───── Text under study

Pictured: Discomfort. Photo courtesy Warner Bros.

Jason Bateman has a scraggly, patchy beard that really doesn’t work for him.

Presumably because of that, his character, Judd Altman, starts This is Where I Leave You by walking in on his wife (Abigail Spencer) doing it with his boss (Dax Shepard), as she has been for about a year. While dealing with this revelation, Altman learns that his father has died earlier than expected. The Altman family is Jewish the same way Olive Garden is an Italian restaurant, but its widowed matriarch, Hillary (Jane Fonda), insists that she and her four children sit Shiva, a Jewish tradition in which immediate family sits together for seven days in mourning. This thrusts Judd into a house with Hillary, elder brother Paul (Corey Stoll), sister Wendy (Tina Fey) and younger brother Phillip (Adam Driver). It’s funny, because Judd hasn’t told them about his divorce and they all hate each other because of Hillary ruining their childhood by publishing it in a best-selling book.

──────────

*Activity A*.
Show every line in the rows below that contains the string "магазины", treating uppercase and lowercase letters as different.
*Activity B*.
Continue the film review of This is Where I Leave You from the point where it stops.

───── Given records

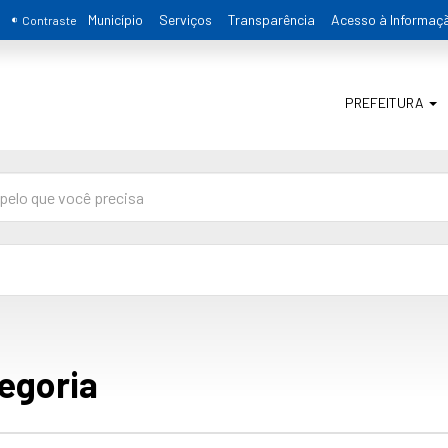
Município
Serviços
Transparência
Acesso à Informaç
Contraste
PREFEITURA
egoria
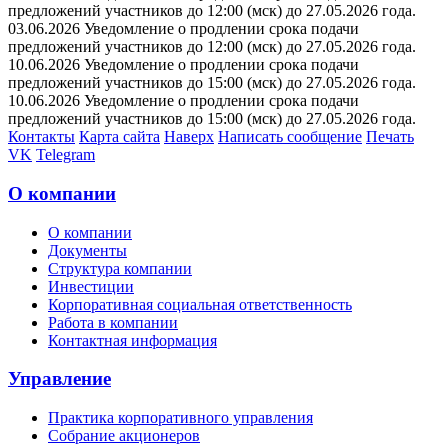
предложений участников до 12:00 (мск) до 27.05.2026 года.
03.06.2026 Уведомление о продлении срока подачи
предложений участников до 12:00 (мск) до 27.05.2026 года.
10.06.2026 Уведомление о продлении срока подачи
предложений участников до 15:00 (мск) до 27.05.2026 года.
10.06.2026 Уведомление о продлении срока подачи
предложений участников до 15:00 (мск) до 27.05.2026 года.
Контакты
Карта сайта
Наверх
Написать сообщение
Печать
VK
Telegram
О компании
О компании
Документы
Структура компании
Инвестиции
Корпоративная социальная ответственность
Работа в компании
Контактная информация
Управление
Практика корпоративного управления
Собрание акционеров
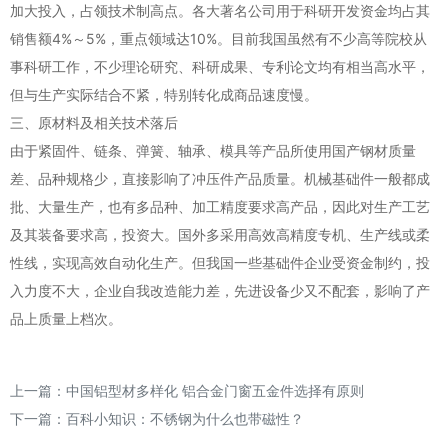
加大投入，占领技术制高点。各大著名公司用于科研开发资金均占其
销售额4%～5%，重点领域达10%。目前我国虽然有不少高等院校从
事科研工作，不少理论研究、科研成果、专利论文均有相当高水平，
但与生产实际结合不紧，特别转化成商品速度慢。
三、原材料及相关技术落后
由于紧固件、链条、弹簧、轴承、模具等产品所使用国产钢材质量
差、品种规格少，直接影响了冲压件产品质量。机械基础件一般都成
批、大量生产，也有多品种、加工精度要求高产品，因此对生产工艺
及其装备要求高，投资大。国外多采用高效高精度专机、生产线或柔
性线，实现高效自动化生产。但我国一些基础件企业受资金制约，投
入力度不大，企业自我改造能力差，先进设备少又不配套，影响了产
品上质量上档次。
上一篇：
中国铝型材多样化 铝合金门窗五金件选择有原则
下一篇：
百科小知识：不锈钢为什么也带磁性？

──────────
───── Given records

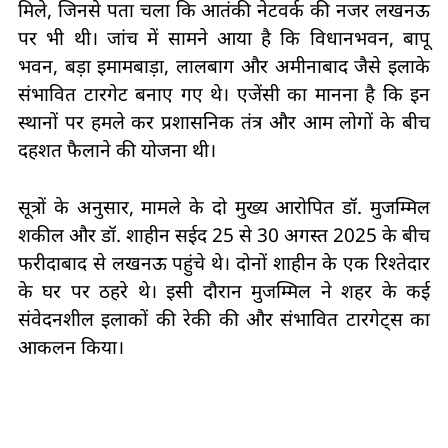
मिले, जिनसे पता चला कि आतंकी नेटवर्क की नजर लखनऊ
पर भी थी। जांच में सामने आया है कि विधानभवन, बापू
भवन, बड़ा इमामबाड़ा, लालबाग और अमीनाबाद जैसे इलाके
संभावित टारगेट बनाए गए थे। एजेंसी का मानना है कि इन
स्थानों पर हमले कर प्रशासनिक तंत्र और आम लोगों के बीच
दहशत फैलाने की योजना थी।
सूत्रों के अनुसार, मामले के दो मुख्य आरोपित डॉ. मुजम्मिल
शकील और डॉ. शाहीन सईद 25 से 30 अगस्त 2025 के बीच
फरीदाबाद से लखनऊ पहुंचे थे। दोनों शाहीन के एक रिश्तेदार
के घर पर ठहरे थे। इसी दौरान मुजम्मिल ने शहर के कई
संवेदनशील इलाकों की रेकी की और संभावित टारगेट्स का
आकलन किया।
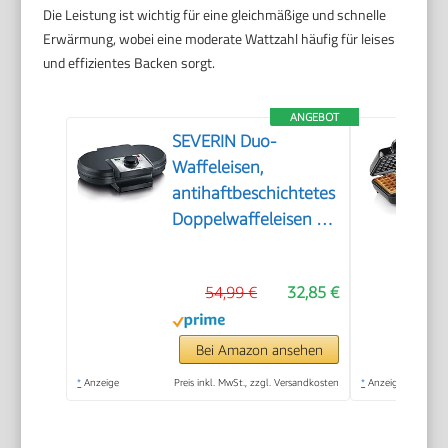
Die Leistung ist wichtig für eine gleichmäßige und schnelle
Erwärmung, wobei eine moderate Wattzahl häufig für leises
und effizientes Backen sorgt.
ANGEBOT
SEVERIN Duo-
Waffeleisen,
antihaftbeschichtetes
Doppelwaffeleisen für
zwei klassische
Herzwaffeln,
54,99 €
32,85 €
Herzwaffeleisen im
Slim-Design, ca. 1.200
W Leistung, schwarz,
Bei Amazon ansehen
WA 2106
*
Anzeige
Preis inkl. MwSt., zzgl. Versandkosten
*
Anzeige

──────────
───── Given records

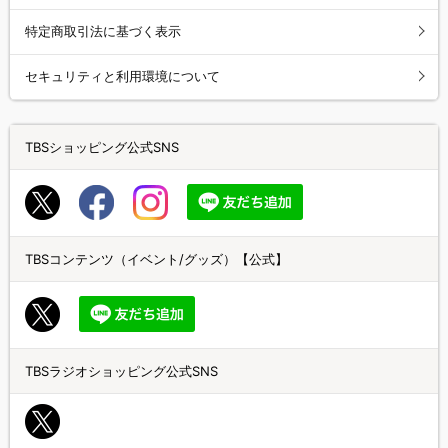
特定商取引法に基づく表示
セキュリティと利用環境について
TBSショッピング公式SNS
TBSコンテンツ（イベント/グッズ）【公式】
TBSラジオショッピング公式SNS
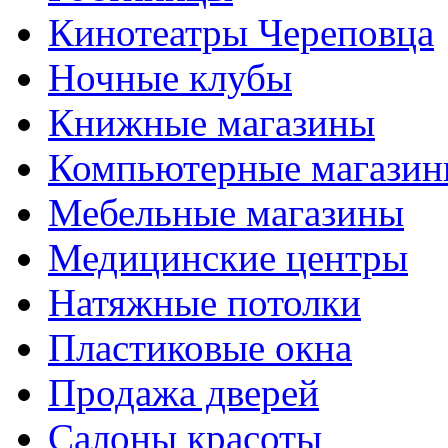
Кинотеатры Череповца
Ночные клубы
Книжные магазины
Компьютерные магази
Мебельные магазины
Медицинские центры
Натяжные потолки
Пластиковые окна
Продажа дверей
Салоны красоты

──────────

*Written answer A*.
Книжные магазины
Мебельные магазины

*Written answer B*.
Writer Jonathan Tropper also wrote the book on which this movie is based, and it’s pretty easy to tell. This movie stinks of being adapted from a book that script writer liked too much for its own good. There are too many characters and it’s not always clear who everybody is in the scene. People arguing off-screen is an unusual motif this film features, but every time it happens, viewers will have to stop for a moment and count heads to figure out who’s arguing.